### Texte présenté:
# # # # # # #

Publié le 28 Dec 2021 - 09:34
GESTION DES COLLECTIVITES LOCALES PAR LES FEMMES

Etre femme-maire, un combat de tous les instants

 

Comme un interdit. Une faiblesse, un tabou. Voir une femme diriger une communauté n’est pas chose aisée au Sénégal. Seuls 2,69 % des élus locaux municipaux et 4,44 % au niveau départemental sont constitués de femmes. Et pourtant, le pays a passé les 11 dernières années sous le régime de la parité. Mais les pesanteurs sociales et religieuses sont encore tenaces. Et lorsqu’elles s’incrustent dans la sphère politique, les femmes sont rarement investies têtes de liste pour diriger des collectivités locales. Toutefois, une incursion dans les rares communes dirigées par des femmes montre que ces dernières se débrouillent très bien et que leur gestion n’a rien à envier à celle des hommes. Ce serait plutôt le contraire même…     

-----------------------------------------------------------------------------------------------------------------------

GESTION DE LA MUNICIPALITE DE GOLF-SUD

Aïda Sow Diawara, une compétence non récompensée   

3e maire de la commune de Gold-Sud, la socialiste n’a pas été investie tête de liste par le leader de la coalition Benno Bokk Yaakaar, en vue des élections départementales et municipales du 23 janvier 2022. Un gros coup dur dans la lutte pour l’augmentation du peu de femmes maires que comptabilise le Sénégal.

# # # # # # #

### Série de consignes:
a) Traduisez en anglais cette phrase du texte présenté : « Seuls 2,69 % des élus locaux municipaux et 4,44 % au niveau départemental sont constitués de femmes. »
b) Mettez à jour le passage du texte présenté qui commence par "Aïda Sow Diawara, une" et se termine par "comptabilise le Sénégal.", en remplaçant "coalition" par "alliance".

### Matériel:
# # # # # # #

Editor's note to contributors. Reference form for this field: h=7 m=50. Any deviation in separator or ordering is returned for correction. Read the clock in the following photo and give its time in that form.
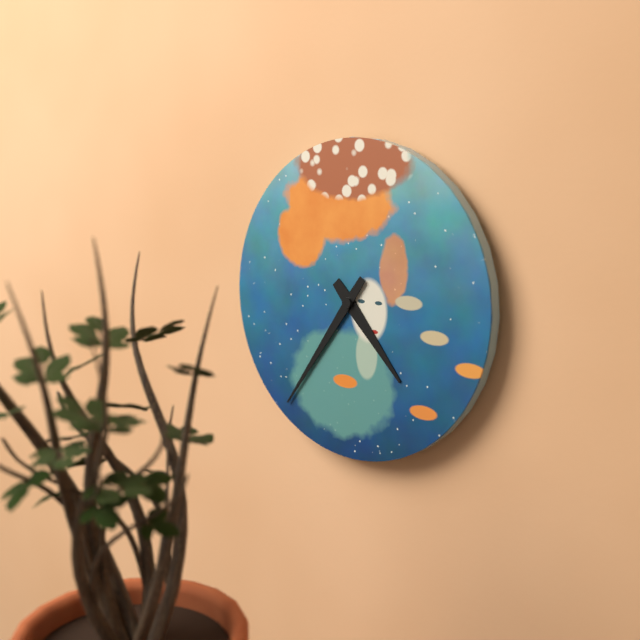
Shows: h=4 m=36
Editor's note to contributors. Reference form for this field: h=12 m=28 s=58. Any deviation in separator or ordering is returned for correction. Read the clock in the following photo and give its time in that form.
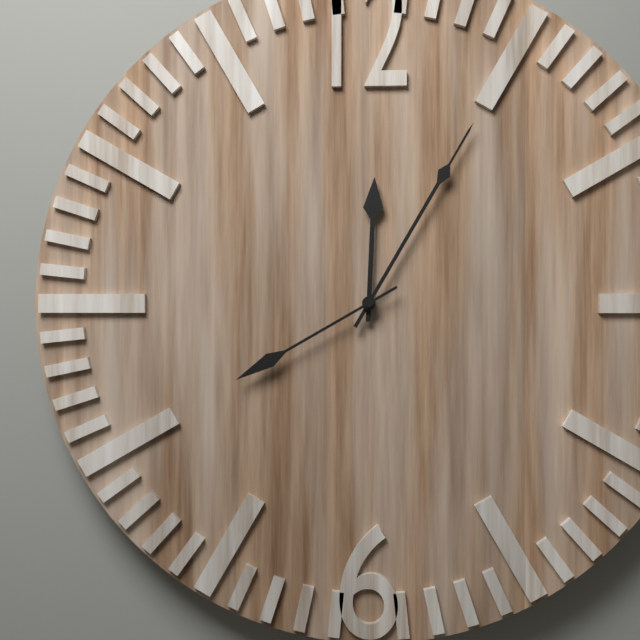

# # # # # # #

### Résultats dans l'ordre:
a) Only 2.69% of municipal local elected officials and 4.44% at the departmental level are women.

b)
Aïda Sow Diawara, une compétence non récompensée   

3e maire de la commune de Gold-Sud, la socialiste n’a pas été investie tête de liste par le leader de la alliance Benno Bokk Yaakaar, en vue des élections départementales et municipales du 23 janvier 2022. Un gros coup dur dans la lutte pour l’augmentation du peu de femmes maires que comptabilise le Sénégal.